The problem with the conservative defense of the Roberts court is that it’s too defensive. The court ought to be pro-business. It shouldn’t twist the law to serve the interests of corporations. But there’s no getting around the fact that the promotion of commerce ― and particularly its protection from politicians in the states who would exploit or block it ― was a major reason we replaced the Articles of Confederation with the Constitution in the first place.

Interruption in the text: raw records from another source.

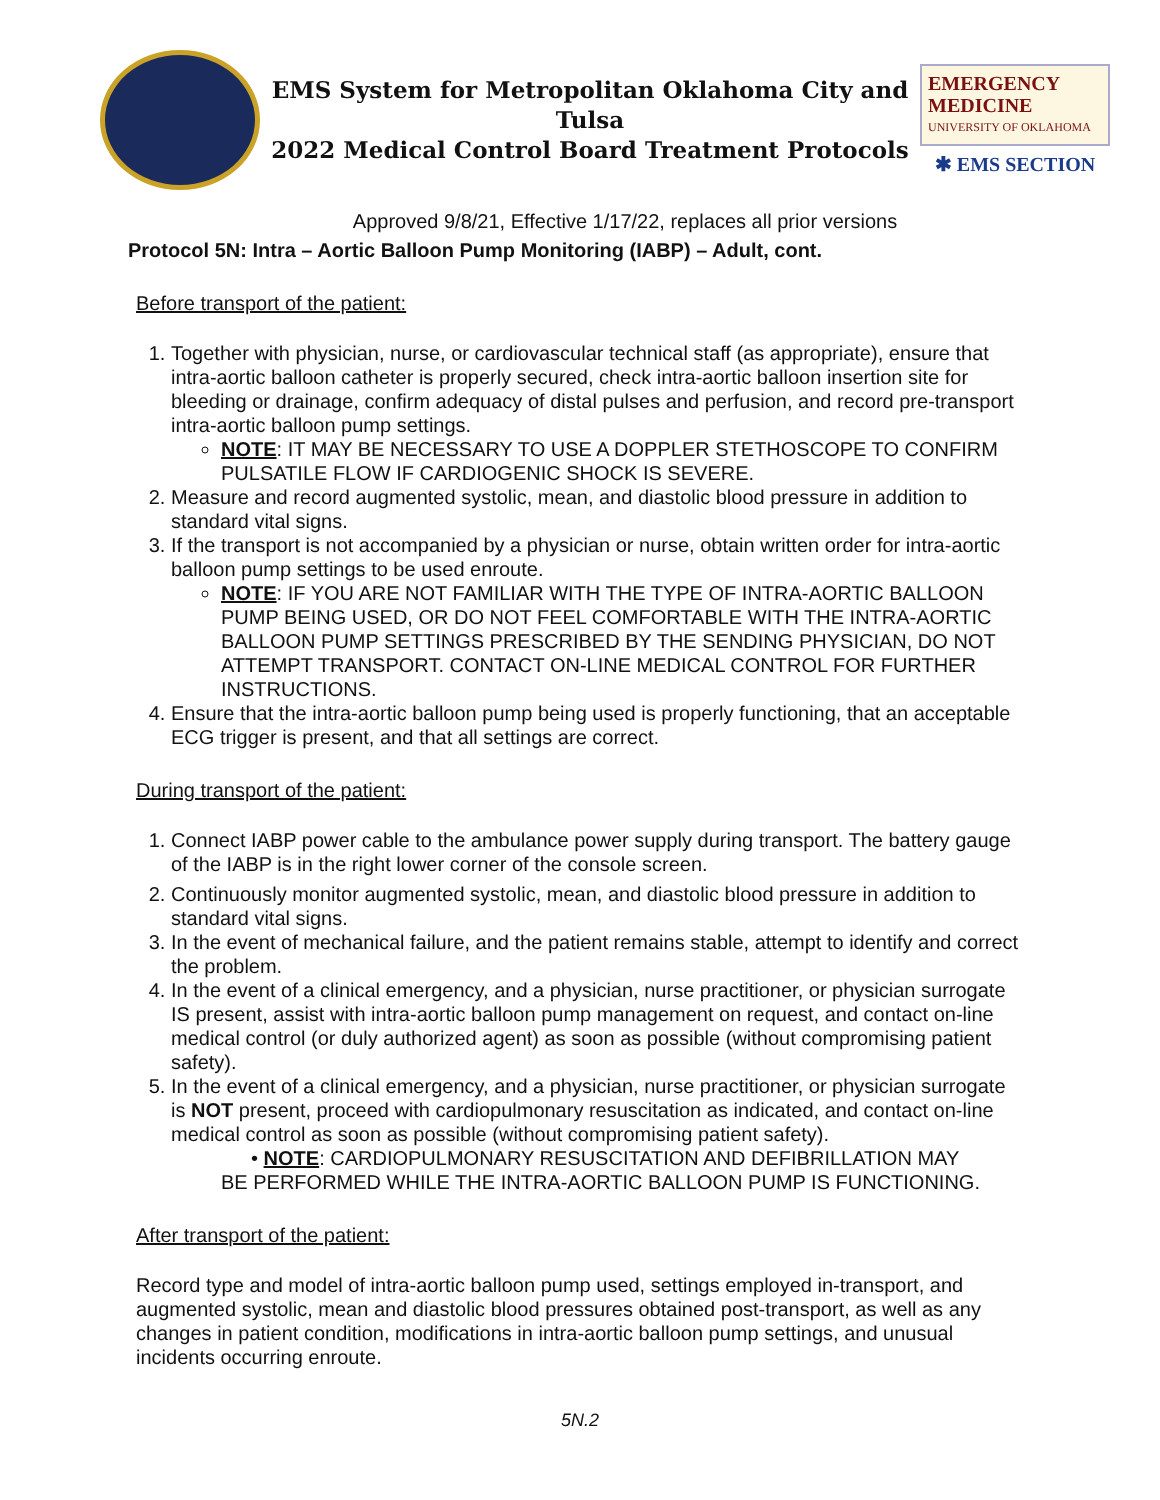EMS System for Metropolitan Oklahoma City and Tulsa
2022 Medical Control Board Treatment Protocols
EMERGENCY
MEDICINE
UNIVERSITY OF OKLAHOMA
✱ EMS SECTION
Approved 9/8/21, Effective 1/17/22, replaces all prior versions
Protocol 5N: Intra – Aortic Balloon Pump Monitoring (IABP) – Adult, cont.
Before transport of the patient:
1. Together with physician, nurse, or cardiovascular technical staff (as appropriate), ensure that intra-aortic balloon catheter is properly secured, check intra-aortic balloon insertion site for bleeding or drainage, confirm adequacy of distal pulses and perfusion, and record pre-transport intra-aortic balloon pump settings.
NOTE: IT MAY BE NECESSARY TO USE A DOPPLER STETHOSCOPE TO CONFIRM PULSATILE FLOW IF CARDIOGENIC SHOCK IS SEVERE.
2. Measure and record augmented systolic, mean, and diastolic blood pressure in addition to standard vital signs.
3. If the transport is not accompanied by a physician or nurse, obtain written order for intra-aortic balloon pump settings to be used enroute.
NOTE: IF YOU ARE NOT FAMILIAR WITH THE TYPE OF INTRA-AORTIC BALLOON PUMP BEING USED, OR DO NOT FEEL COMFORTABLE WITH THE INTRA-AORTIC BALLOON PUMP SETTINGS PRESCRIBED BY THE SENDING PHYSICIAN, DO NOT ATTEMPT TRANSPORT. CONTACT ON-LINE MEDICAL CONTROL FOR FURTHER INSTRUCTIONS.
4. Ensure that the intra-aortic balloon pump being used is properly functioning, that an acceptable ECG trigger is present, and that all settings are correct.
During transport of the patient:
1. Connect IABP power cable to the ambulance power supply during transport. The battery gauge of the IABP is in the right lower corner of the console screen.
2. Continuously monitor augmented systolic, mean, and diastolic blood pressure in addition to standard vital signs.
3. In the event of mechanical failure, and the patient remains stable, attempt to identify and correct the problem.
4. In the event of a clinical emergency, and a physician, nurse practitioner, or physician surrogate IS present, assist with intra-aortic balloon pump management on request, and contact on-line medical control (or duly authorized agent) as soon as possible (without compromising patient safety).
5. In the event of a clinical emergency, and a physician, nurse practitioner, or physician surrogate is NOT present, proceed with cardiopulmonary resuscitation as indicated, and contact on-line medical control as soon as possible (without compromising patient safety).
• NOTE: CARDIOPULMONARY RESUSCITATION AND DEFIBRILLATION MAY
BE PERFORMED WHILE THE INTRA-AORTIC BALLOON PUMP IS FUNCTIONING.
After transport of the patient:
Record type and model of intra-aortic balloon pump used, settings employed in-transport, and augmented systolic, mean and diastolic blood pressures obtained post-transport, as well as any changes in patient condition, modifications in intra-aortic balloon pump settings, and unusual incidents occurring enroute.
5N.2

The Constitution erects all kinds of barriers to interference with commerce. States can’t levy “duties of tonnage.” They can’t impair contractual obligations. They have to get congressional approval before they can join with other states in any regulatory compact. For much of its history, the enforcement of this “commercial constitution” was the main part of the Supreme Court’s business. It was John Marshall’s court, for example, that ruled in 1824 that the power of Congress to regulate commerce among the states implies that the federal courts can stop state governments from attempting to regulate it.
That commercial constitution has fallen into disrepair in recent decades. Companies now have to deal with multiple conflicting regulators, liability in hellhole jurisdictions and pervasive legal uncertainty. None of the justices, the conservatives included, have done much to tackle these problems. Thomas has even cast doubt on that 1824 ruling. In 2003, the court had a chance to rule that the constitutional command that states give other states’ acts “full faith and credit” prevents tort litigation that favors the most lawsuit-happy states. It unanimously declined.
The real answer to whether we have a pro-business court, then, is no ― and more’s the pity.
By Ramesh Ponnuru
Ramesh Ponnuru is a senior editor at National Review and a Bloomberg View columnist. The opinions expressed are his own. ― Ed.